This is why it’s so hard for me to get things done.

I took a short walk this morning. I try to take a walk every day, even if it’s just a short stroll to the local Stop & Rob for a cookie. Round trip, a walk to the S&R is about 1.75 miles. If I’m not interrupted, it takes me maybe forty minutes to get there, buy my cookie, return home, and re-park my ass in front of the computer.

But I’m always interrupted. Always. Almost. This morning I walked by an old couple (I call them old but they’re probably not all that much older than I am, really) sitting in lawn chairs inside their garage. “Hot,” the old guy called out. And he was right, it was already closing in on 90F. Anyway I stopped and chatted with them for a bit. He was a retired something-or-other in some insurance-related business; she never said what she did. We chatted about the weather for a bit. They seemed nice, and they clearly liked each other, and that was that. On I went.

After I’d gone thirty yards or so I thought “I should have taken their photograph.” Opportunity lost, right there.

At the S&R I bought a frosted sugar cookie, put it in a bag to tote home, and headed out. I was only a few steps out the door when this guy says “Excuse me,” so of course I stopped. He wanted to know how to get to Oskaloosa — which, believe it or not, is an actual name of an actual town. I knew the name of the town, but didn’t have a clue where it was. But I had my phone, so it only took a moment to call up a map and get directions.

He wondered why his phone wouldn’t do that. He had a Samsung something or other with Google Maps, so I had him tap on the little microphone skeuomorph (which is a real word, though WordPress doesn’t seem to think so) and say “Give me directions to Oskaloosa.” And hey, his phone gave him directions, and he was happy.

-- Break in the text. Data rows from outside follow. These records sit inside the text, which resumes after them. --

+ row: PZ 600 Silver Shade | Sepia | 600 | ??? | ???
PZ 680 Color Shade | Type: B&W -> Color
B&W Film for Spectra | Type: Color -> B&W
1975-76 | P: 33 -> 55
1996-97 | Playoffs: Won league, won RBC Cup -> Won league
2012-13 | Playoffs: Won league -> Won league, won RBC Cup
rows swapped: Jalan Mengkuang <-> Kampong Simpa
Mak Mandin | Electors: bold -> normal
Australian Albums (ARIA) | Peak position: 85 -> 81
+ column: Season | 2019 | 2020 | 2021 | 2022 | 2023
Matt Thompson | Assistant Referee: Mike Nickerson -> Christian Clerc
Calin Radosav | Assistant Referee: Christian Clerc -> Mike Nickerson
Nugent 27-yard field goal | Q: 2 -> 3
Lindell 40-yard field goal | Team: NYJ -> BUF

He thanked me, said he thought he detected a little Dixie in my voice, and I told him I’d spent a chunk of my life in the Deep South. He said he was from Baton Rouge, and was in Iowa working on constructing a pipeline (one whose construction I opposed, but he didn’t need to know that). We chatted a bit more, then he asked if I’d ever had any gratons.

If you’ve never spent much time in Cajun country, you may not know that gratons are what other Southern folk call ‘cracklings’, and if you’ve never spent much time in the American South you may not know what ‘cracklings’ are. As far as that goes, you may not want to know what ‘cracklings’ are. But I’m gonna tell you: they’re fried chunks of pig skin and fat. Here, look:


Now, I don’t eat much meat anymore. And I realize that even dedicated carnivores are likely to turn their faces away from gratons. But I grew up eating stuff like this. He asked if I’d ever had any, and I said yes, and he opened up his car door and pulled out a container about the size of a coffee can full of spicy home-made gratons. Not those commercial pork rinds you might see in truck stops, but the real thing. I took one, popped it in my mouth, and it was hot. Even though my head said I should be disgusted, my mouth was telling me I was home. It’s hard to escape your culture.

It must have shown on my face, on account of he laughed and said “Here, have some more.” So I held out the bag I had my cookie in, and he dumped in a bunch of gratons. We shook hands and that was that. On I went. After I’d gone thirty yards or so I thought “I should have taken his photograph.” Another opportunity lost, right there.

I managed to get home without further incident. Less than two miles, 75 minutes, two conversations with strangers, and a bag of spicy gratons (which reminds me — Public Service Announcement: Cajun spices do NOT improve a frosted sugar cookie). Just another morning.

And this is why it’s so hard for me to get things done.

7 thoughts on “interruptions

    • Chicharrones and gratons sound so much more sophisticated than cracklings. And really, if you pronounce the G in cracklings, you’re doing it wrong. I’ve eaten about half of them already, and those little bastards are seriously spicy. I’ll save the rest for after I teach my workshop tonight, when I can have a beer with them.


    • When I’m around people, photos are almost always an afterthought. Maybe, as a reminder, I should start toting my phone around in my hand rather than in a pocket.

      But I probably won’t.


  1. Wait until you see one of them “Southerners” murder their scrambled eggs with two gallons of the “Louzana Elixir” (hot sauce to them what know enough not to get involved). If you have ulcers when you get here, you probably won’t when you leave. But, then again, you may not have much of a stomach left, either.

    These words of fair warning from an ex-Wisconsinite who found the real Heaven on Earth is in Southeast Texas.